▶ [EXERCISE TASKS]:
- A) Name each distinct forum username that appears in the forum thread.
- B) Please reproduce the forum thread word for word from "## Replicant Sasquatch" to "same level, too.".

▶ [SELECTED EXCERPT]:
════════════════════

The General who gives me affordable car insurance


----------



## ICametoLurk (Aug 1, 2017)

Not this guy.


----------



## Replicant Sasquatch (Aug 1, 2017)

AnOminous said:


> Alexander the Great, because he conquered what was at the time most of the civilized world.
> 
> Genghis Khan would have to be up on the same level, too.
> 
> ...



I would say Alexander even though Genghis built a larger empire. 

Alexander carved a swath across basically all of the civilized world at the time and probably would've made it to China if he didn't dead. 

Thing you have to remember is much of the Mongol empire was wide, sparsely-populated territories in central Asia.  There were few large cities and they were all far as fuck away from each other.  Conquering empty territory filled with stupid sheepfuckers is comparatively easy especially when you have such a mobile army.  Geographically difficult regions had a habit of stopping his advance in its tracks for extended periods of time.  Case in point: Japan.  The total conquest of Imperial China was honestly his most impressive achievement and it's no surprise that's where the Yuan Empire's powerbase remained in after his death.


----------



## ICametoLurk (Aug 1, 2017)

════════════════════

[Entries from a dataset]

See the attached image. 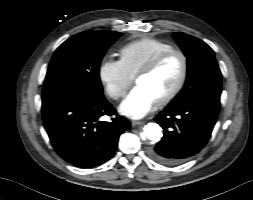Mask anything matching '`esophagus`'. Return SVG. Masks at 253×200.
<instances>
[{"label":"esophagus","instance_id":"obj_1","mask_svg":"<svg viewBox=\"0 0 253 200\" xmlns=\"http://www.w3.org/2000/svg\"><path fill=\"white\" fill-rule=\"evenodd\" d=\"M144 124V122H142V121H132L131 122V125L134 127V126H138V125H143Z\"/></svg>","mask_w":253,"mask_h":200}]
</instances>
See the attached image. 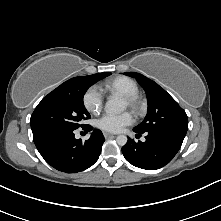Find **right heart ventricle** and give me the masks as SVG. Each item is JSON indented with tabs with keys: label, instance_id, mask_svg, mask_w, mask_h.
Returning a JSON list of instances; mask_svg holds the SVG:
<instances>
[{
	"label": "right heart ventricle",
	"instance_id": "e07e8e85",
	"mask_svg": "<svg viewBox=\"0 0 221 221\" xmlns=\"http://www.w3.org/2000/svg\"><path fill=\"white\" fill-rule=\"evenodd\" d=\"M106 91L123 97L138 94L139 87L135 80L127 76H117L104 84Z\"/></svg>",
	"mask_w": 221,
	"mask_h": 221
}]
</instances>
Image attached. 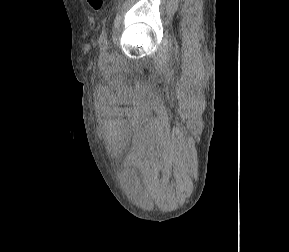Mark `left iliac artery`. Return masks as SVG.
I'll list each match as a JSON object with an SVG mask.
<instances>
[{
    "label": "left iliac artery",
    "instance_id": "44dca946",
    "mask_svg": "<svg viewBox=\"0 0 289 252\" xmlns=\"http://www.w3.org/2000/svg\"><path fill=\"white\" fill-rule=\"evenodd\" d=\"M99 44L101 47H107V31L105 29L102 30L101 35L99 37Z\"/></svg>",
    "mask_w": 289,
    "mask_h": 252
}]
</instances>
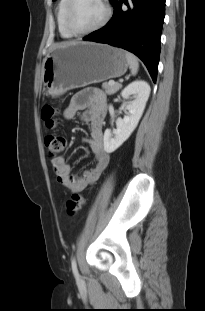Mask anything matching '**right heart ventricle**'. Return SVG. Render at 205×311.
I'll use <instances>...</instances> for the list:
<instances>
[{"mask_svg": "<svg viewBox=\"0 0 205 311\" xmlns=\"http://www.w3.org/2000/svg\"><path fill=\"white\" fill-rule=\"evenodd\" d=\"M68 0H60L57 11H56V22L58 26V30L60 35L63 38L69 39L72 38L73 35L68 31L66 25H65V10Z\"/></svg>", "mask_w": 205, "mask_h": 311, "instance_id": "right-heart-ventricle-1", "label": "right heart ventricle"}]
</instances>
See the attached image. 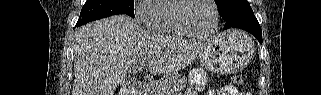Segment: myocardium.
Instances as JSON below:
<instances>
[{
  "instance_id": "1",
  "label": "myocardium",
  "mask_w": 321,
  "mask_h": 95,
  "mask_svg": "<svg viewBox=\"0 0 321 95\" xmlns=\"http://www.w3.org/2000/svg\"><path fill=\"white\" fill-rule=\"evenodd\" d=\"M193 1H195V0H178V2L176 3V5L174 6V8L172 10V16H171L172 22L177 27H179L180 29L185 31L187 34L192 35V36L205 37V36H209V35L213 34L217 30L218 24H219V11H218V7L216 5V2L214 0H208L210 2V4L212 5L213 11H214V24H213L212 28L206 32H200V31L196 30L195 28H193L184 18L185 9Z\"/></svg>"
}]
</instances>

════════════════════

▶ [SOLUTIONS TO EACH TASK]:
- A) ICametoLurk, Replicant Sasquatch, AnOminous

- B)
## Replicant Sasquatch (Aug 1, 2017)

AnOminous said:


> Alexander the Great, because he conquered what was at the time most of the civilized world.
> 
> Genghis Khan would have to be up on the same level, too.